Der Irrsinn dieser Tage lässt sich in einen Satz fassen: Die Wir-sitzen-alle-in-einem-Boot-Fraktion und die Das-Boot-ist-voll-Fraktion werfen sich gegenseitig ihre Dummheiten an den Kopf und begründen in der gemeinsamen Annahme, dass ein Drittes nicht gegeben sei, ihre furchtbare Doppelherrschaft über alles andere.

Dagegen wär zu begreifen, dass man politische Fragen als politische Fragen stellen muss. Das »Wir« schon ist die Illusion, nach der alles weitere nur falsch werden kann. Es gibt kein Wir, es gibt eine in Klassen gespaltene Gesellschaft.

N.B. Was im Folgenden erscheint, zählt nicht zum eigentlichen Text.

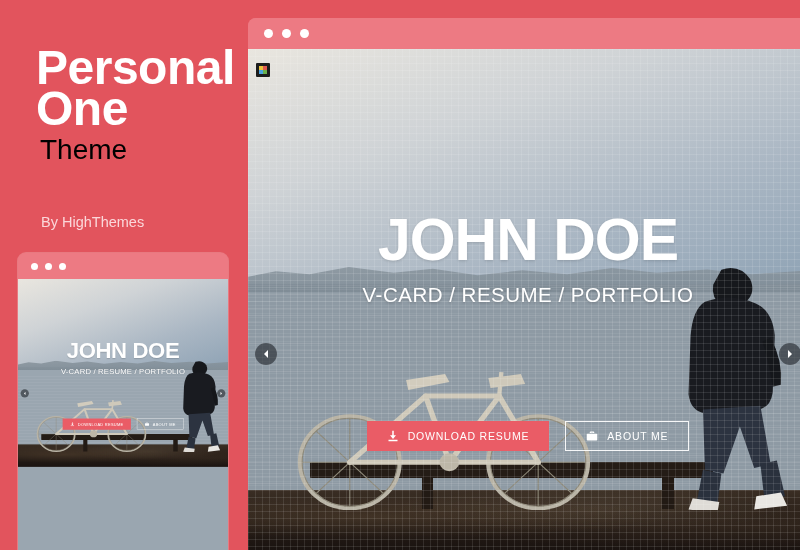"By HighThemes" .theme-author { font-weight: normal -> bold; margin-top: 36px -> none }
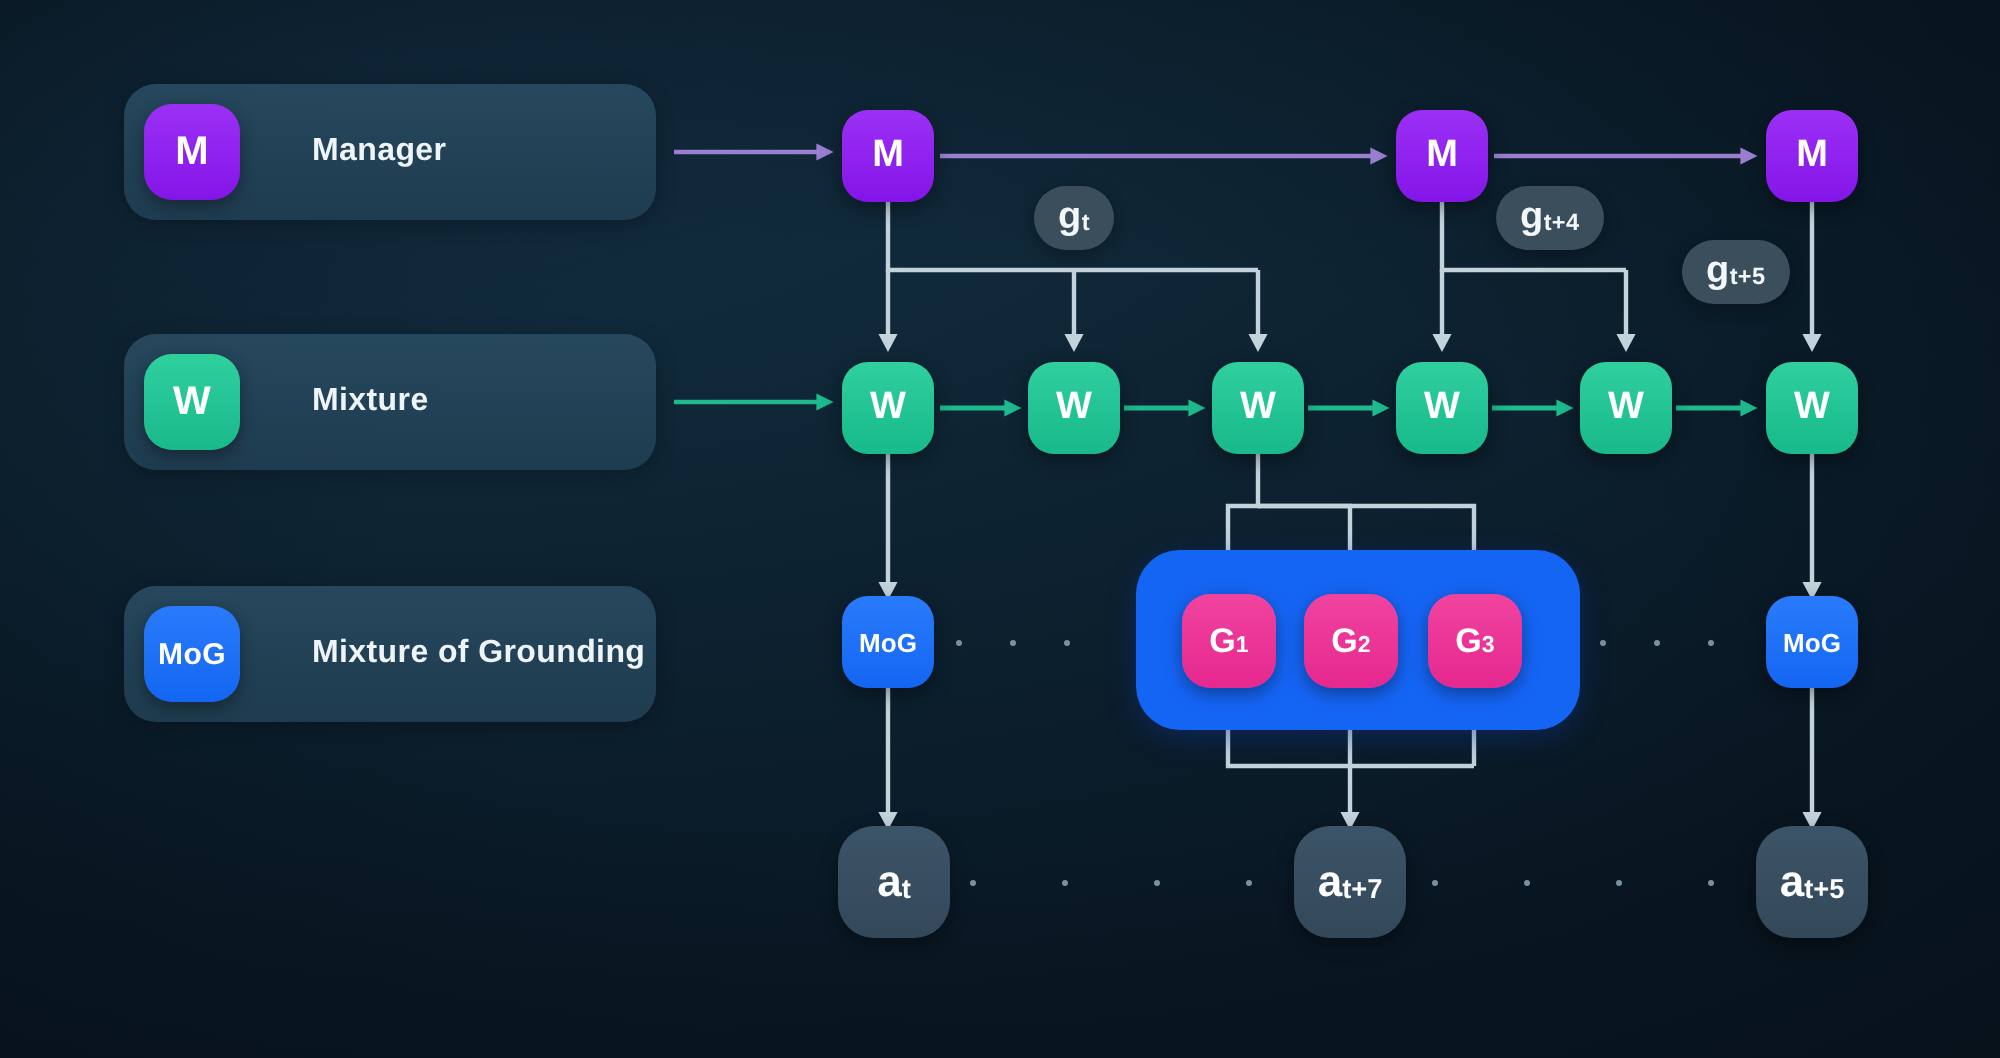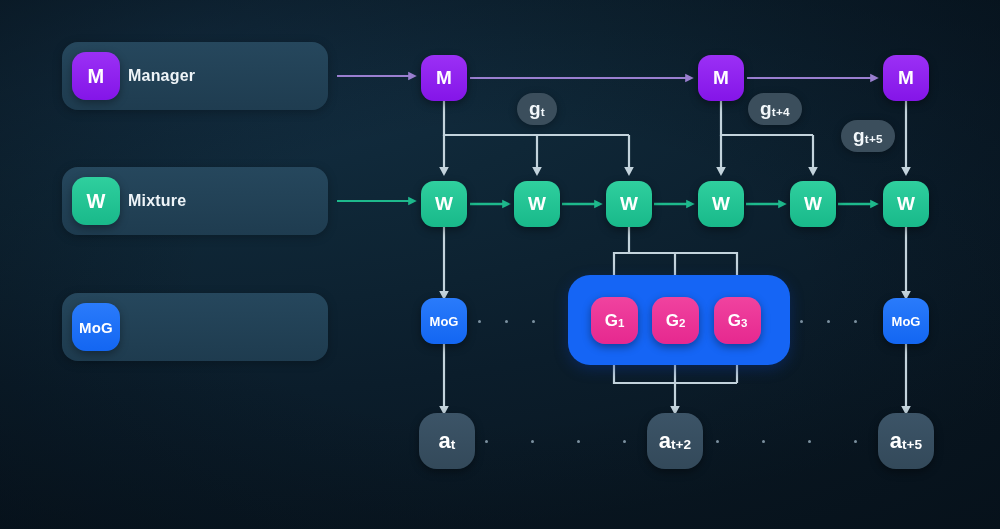"Manager" .legend-label { margin-left: 8px -> 36px }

Und im gemeinsamen Kampf gegen die reale Gefahr von rechts liegt die andere Gefahr, sich der Volksfront zu unterwerfen, die politischen Ziele, den Kapitalismus zu beseitigen, und ganz besonders alle Fragen darüber, wie das passieren soll, zugunsten eines negativen Konsens zu unterdrücken.

Jenes Dritte, das nicht greifbar zur Zeit, aber bereits gegeben ist, muss lernen, den heraufziehenden Faschismus zu bekämpfen, ohne sich der bürgerlichen Konsenspracht und ihrer Logik zu unterwerfen. Es ist an der Zeit, dass jemand ein neues »Was tun?« schreibt. Und es muss geschrieben werden. Lenins Kritik an Luxemburg zielte u.a. darauf, dass jede Lage ihre eigenen Methoden fordert. Das galt damals schon im Gefälle zwischen Russland und Deutschland, das gilt erst recht heute im Gefälle zu damals. Die Pointe von »Was tun?« ist gerade, dass es immer wieder neu geschrieben werden muss.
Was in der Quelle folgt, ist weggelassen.